**WHAT THE TASK REQUIRES:**
Search the material for "advanced" and show all lines that contain it.
BEGIN RECORDS SHOWN
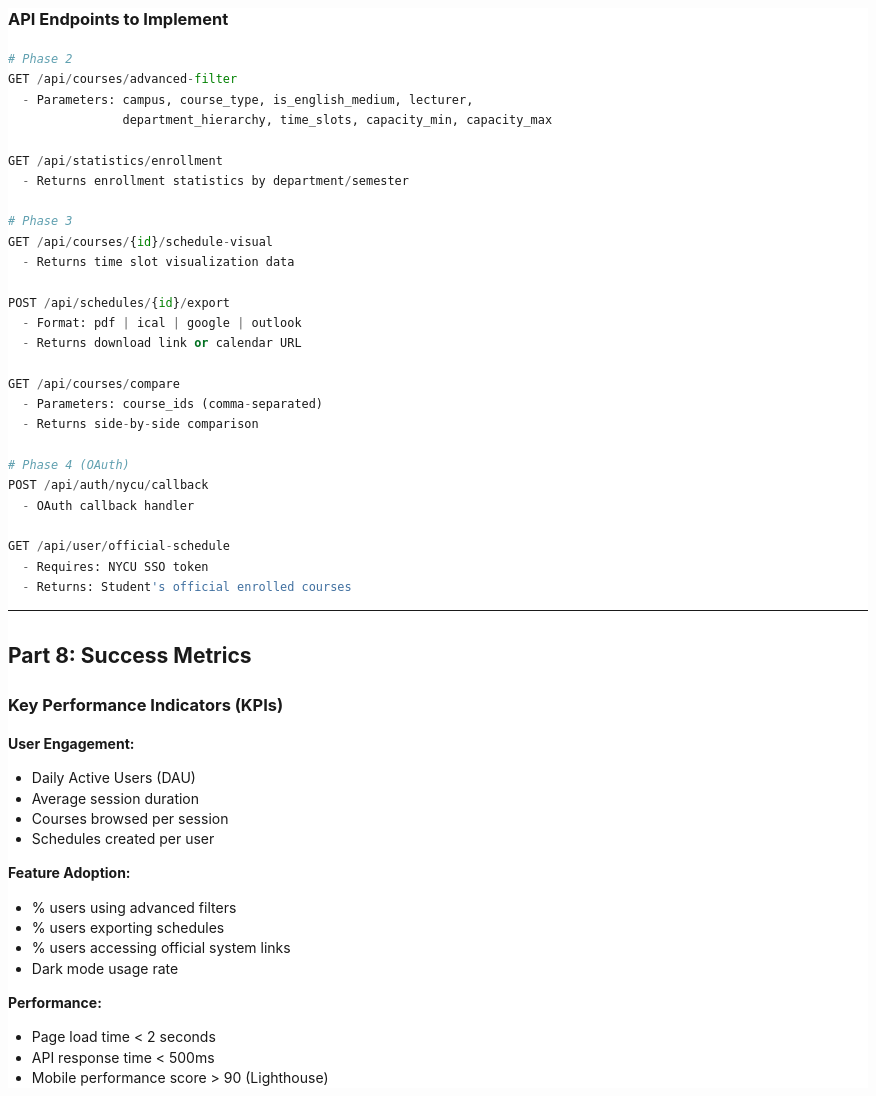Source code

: ### API Endpoints to Implement

```python
# Phase 2
GET /api/courses/advanced-filter
  - Parameters: campus, course_type, is_english_medium, lecturer,
                department_hierarchy, time_slots, capacity_min, capacity_max

GET /api/statistics/enrollment
  - Returns enrollment statistics by department/semester

# Phase 3
GET /api/courses/{id}/schedule-visual
  - Returns time slot visualization data

POST /api/schedules/{id}/export
  - Format: pdf | ical | google | outlook
  - Returns download link or calendar URL

GET /api/courses/compare
  - Parameters: course_ids (comma-separated)
  - Returns side-by-side comparison

# Phase 4 (OAuth)
POST /api/auth/nycu/callback
  - OAuth callback handler

GET /api/user/official-schedule
  - Requires: NYCU SSO token
  - Returns: Student's official enrolled courses
```

---

## Part 8: Success Metrics

### Key Performance Indicators (KPIs)

**User Engagement:**
- Daily Active Users (DAU)
- Average session duration
- Courses browsed per session
- Schedules created per user

**Feature Adoption:**
- % users using advanced filters
- % users exporting schedules
- % users accessing official system links
- Dark mode usage rate

**Performance:**
- Page load time < 2 seconds
- API response time < 500ms
- Mobile performance score > 90 (Lighthouse)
END RECORDS SHOWN
**ANSWER FOR THE TASK:**
GET /api/courses/advanced-filter
- % users using advanced filters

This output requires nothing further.